At national school law conferences last year, David Ford noted that it was not clear whether Australian Government financial assistance could be used to meet the costs associated with belonging to the National Redress Scheme or to making payments under it without putting the receipt of ongoing financial assistance at risk. He also noted that, under state legislation, it was difficult to know with any certainty whether joining the Redress Scheme and making payments pursuant to it could cause a school to operate for profit and therefore put its government funding at risk. Looking at the NSW legislation – the infamous section 83C – one could argue that joining the Scheme and making payments pursuant to it were part of the school's operations. However, the NSW Guidelines issued in December 2018 and again in June 2019 said nothing about the Scheme and, on their face, suggested that joining the Scheme, which is voluntary, and then making payments which, although not voluntary once the school is in the Scheme, are in a sense also voluntary, would cause the school to operate for profit.
David concluded that it would be a very brave government that would threaten to remove a school's funding just because it had joined the Redress Scheme, particularly given that the states have all joined the Scheme and that the Australian Government and the Scheme Operator have been encouraging institutions, including schools, to join. Finally, late last year, the NSW Government decided that it does not want to be that brave.

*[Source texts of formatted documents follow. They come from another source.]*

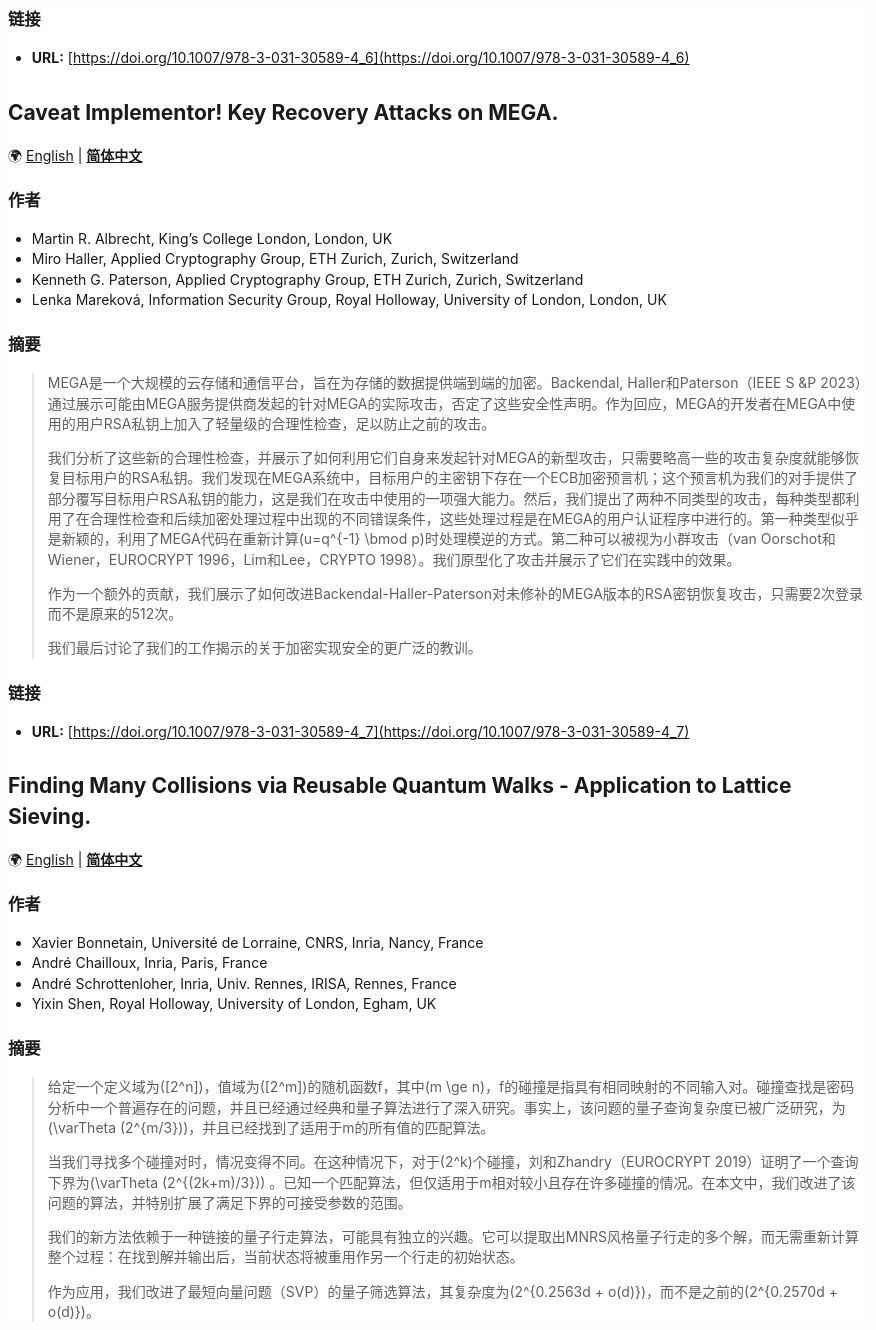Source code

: ### 链接
- **URL:** [https://doi.org/10.1007/978-3-031-30589-4_6](https://doi.org/10.1007/978-3-031-30589-4_6)
## Caveat Implementor! Key Recovery Attacks on MEGA.
🌍 [English](../../../docs/en/Eurocrypt/Eurocrypt[2023-5].md#caveat-implementor-key-recovery-attacks-on-mega) | **[简体中文](../../../docs/zh-CN/Eurocrypt/Eurocrypt[2023-5].md#caveat-implementor-key-recovery-attacks-on-mega)**
### 作者
* Martin R. Albrecht, King’s College London, London, UK
* Miro Haller, Applied Cryptography Group, ETH Zurich, Zurich, Switzerland
* Kenneth G. Paterson, Applied Cryptography Group, ETH Zurich, Zurich, Switzerland
* Lenka Mareková, Information Security Group, Royal Holloway, University of London, London, UK
### 摘要
> MEGA是一个大规模的云存储和通信平台，旨在为存储的数据提供端到端的加密。Backendal, Haller和Paterson（IEEE S &P 2023）通过展示可能由MEGA服务提供商发起的针对MEGA的实际攻击，否定了这些安全性声明。作为回应，MEGA的开发者在MEGA中使用的用户RSA私钥上加入了轻量级的合理性检查，足以防止之前的攻击。
> 
> 我们分析了这些新的合理性检查，并展示了如何利用它们自身来发起针对MEGA的新型攻击，只需要略高一些的攻击复杂度就能够恢复目标用户的RSA私钥。我们发现在MEGA系统中，目标用户的主密钥下存在一个ECB加密预言机；这个预言机为我们的对手提供了部分覆写目标用户RSA私钥的能力，这是我们在攻击中使用的一项强大能力。然后，我们提出了两种不同类型的攻击，每种类型都利用了在合理性检查和后续加密处理过程中出现的不同错误条件，这些处理过程是在MEGA的用户认证程序中进行的。第一种类型似乎是新颖的，利用了MEGA代码在重新计算\(u=q^{-1} \bmod p\)时处理模逆的方式。第二种可以被视为小群攻击（van Oorschot和Wiener，EUROCRYPT 1996，Lim和Lee，CRYPTO 1998）。我们原型化了攻击并展示了它们在实践中的效果。
> 
> 作为一个额外的贡献，我们展示了如何改进Backendal-Haller-Paterson对未修补的MEGA版本的RSA密钥恢复攻击，只需要2次登录而不是原来的512次。
> 
> 我们最后讨论了我们的工作揭示的关于加密实现安全的更广泛的教训。

### 链接
- **URL:** [https://doi.org/10.1007/978-3-031-30589-4_7](https://doi.org/10.1007/978-3-031-30589-4_7)
## Finding Many Collisions via Reusable Quantum Walks - Application to Lattice Sieving.
🌍 [English](../../../docs/en/Eurocrypt/Eurocrypt[2023-5].md#finding-many-collisions-via-reusable-quantum-walks-application-to-lattice-sieving) | **[简体中文](../../../docs/zh-CN/Eurocrypt/Eurocrypt[2023-5].md#finding-many-collisions-via-reusable-quantum-walks-application-to-lattice-sieving)**
### 作者
* Xavier Bonnetain, Université de Lorraine, CNRS, Inria, Nancy, France
* André Chailloux, Inria, Paris, France
* André Schrottenloher, Inria, Univ. Rennes, IRISA, Rennes, France
* Yixin Shen, Royal Holloway, University of London, Egham, UK
### 摘要
> 给定一个定义域为\([2^n]\)，值域为\([2^m]\)的随机函数f，其中\(m \ge n\)，f的碰撞是指具有相同映射的不同输入对。碰撞查找是密码分析中一个普遍存在的问题，并且已经通过经典和量子算法进行了深入研究。事实上，该问题的量子查询复杂度已被广泛研究，为\(\varTheta (2^{m/3})\)，并且已经找到了适用于m的所有值的匹配算法。
> 
> 当我们寻找多个碰撞对时，情况变得不同。在这种情况下，对于\(2^k\)个碰撞，刘和Zhandry（EUROCRYPT 2019）证明了一个查询下界为\(\varTheta (2^{(2k+m)/3})\) 。已知一个匹配算法，但仅适用于m相对较小且存在许多碰撞的情况。在本文中，我们改进了该问题的算法，并特别扩展了满足下界的可接受参数的范围。
> 
> 我们的新方法依赖于一种链接的量子行走算法，可能具有独立的兴趣。它可以提取出MNRS风格量子行走的多个解，而无需重新计算整个过程：在找到解并输出后，当前状态将被重用作另一个行走的初始状态。
> 
> 作为应用，我们改进了最短向量问题（SVP）的量子筛选算法，其复杂度为\(2^{0.2563d + o(d)}\)，而不是之前的\(2^{0.2570d + o(d)}\)。
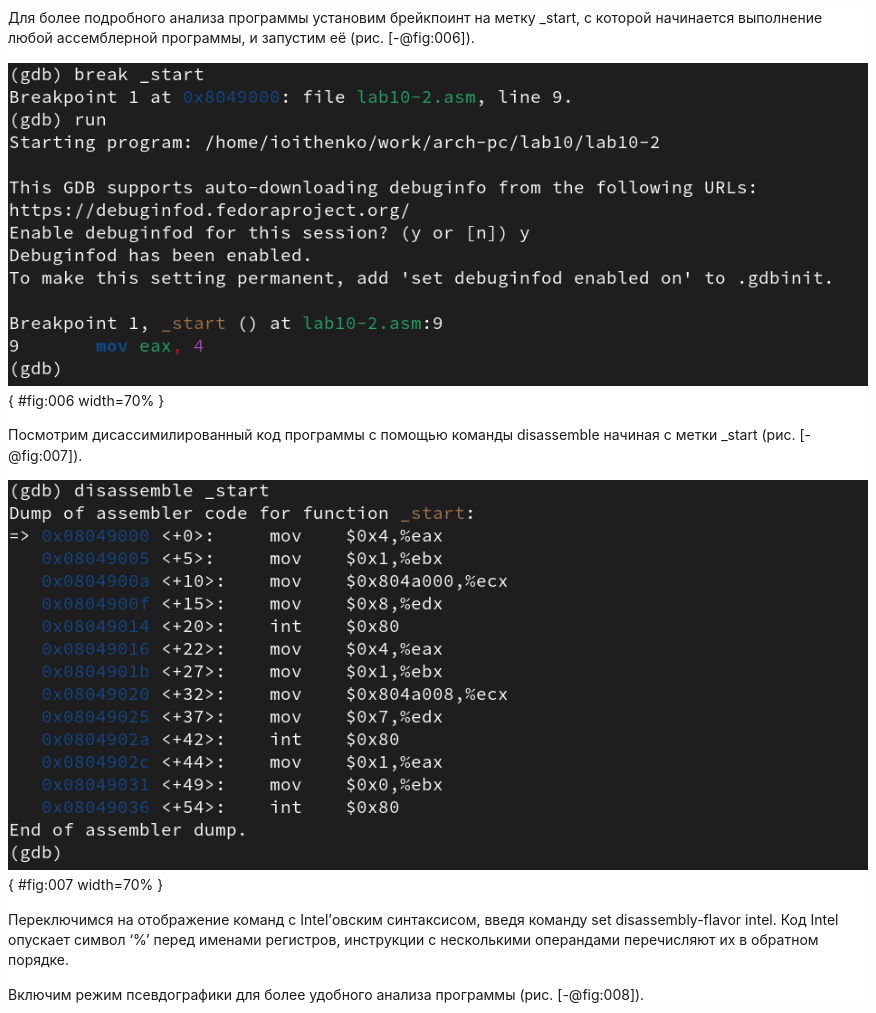 Для более подробного анализа программы установим брейкпоинт на метку
_start, с которой начинается выполнение любой ассемблерной программы, и
запустим её (рис. [-@fig:006]).

![Установка брейкпоинта](image/7.png){ #fig:006 width=70% }

Посмотрим дисассимилированный код программы с помощью команды disassemble начиная с метки _start (рис. [-@fig:007]).

![Дисассимилированный код программы](image/8.png){ #fig:007 width=70% }

Переключимся на отображение команд с Intel’овским синтаксисом, введя
команду set disassembly-flavor intel. Код Intel опускает символ ‘%’ перед именами регистров, инструкции с несколькими операндами перечисляют их в обратном порядке.

Включим режим псевдографики для более удобного анализа программы (рис. [-@fig:008]).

To support non-government schools' participation in the National Redress Scheme, the NSW Minister for Education and Early Childhood passed a new Regulation 10A, which came into force on 11 October 2019. This regulation allows non-government schools to make redress payments without contravening the not-for-profit provisions of section 83C of the Act provided they can demonstrate that government financial assistance was not used to make redress payments. This reflects the position at the federal level and allows schools to make redress payments from their reserves, assuming that they have spent all their government funding on normal recurrent expenditure.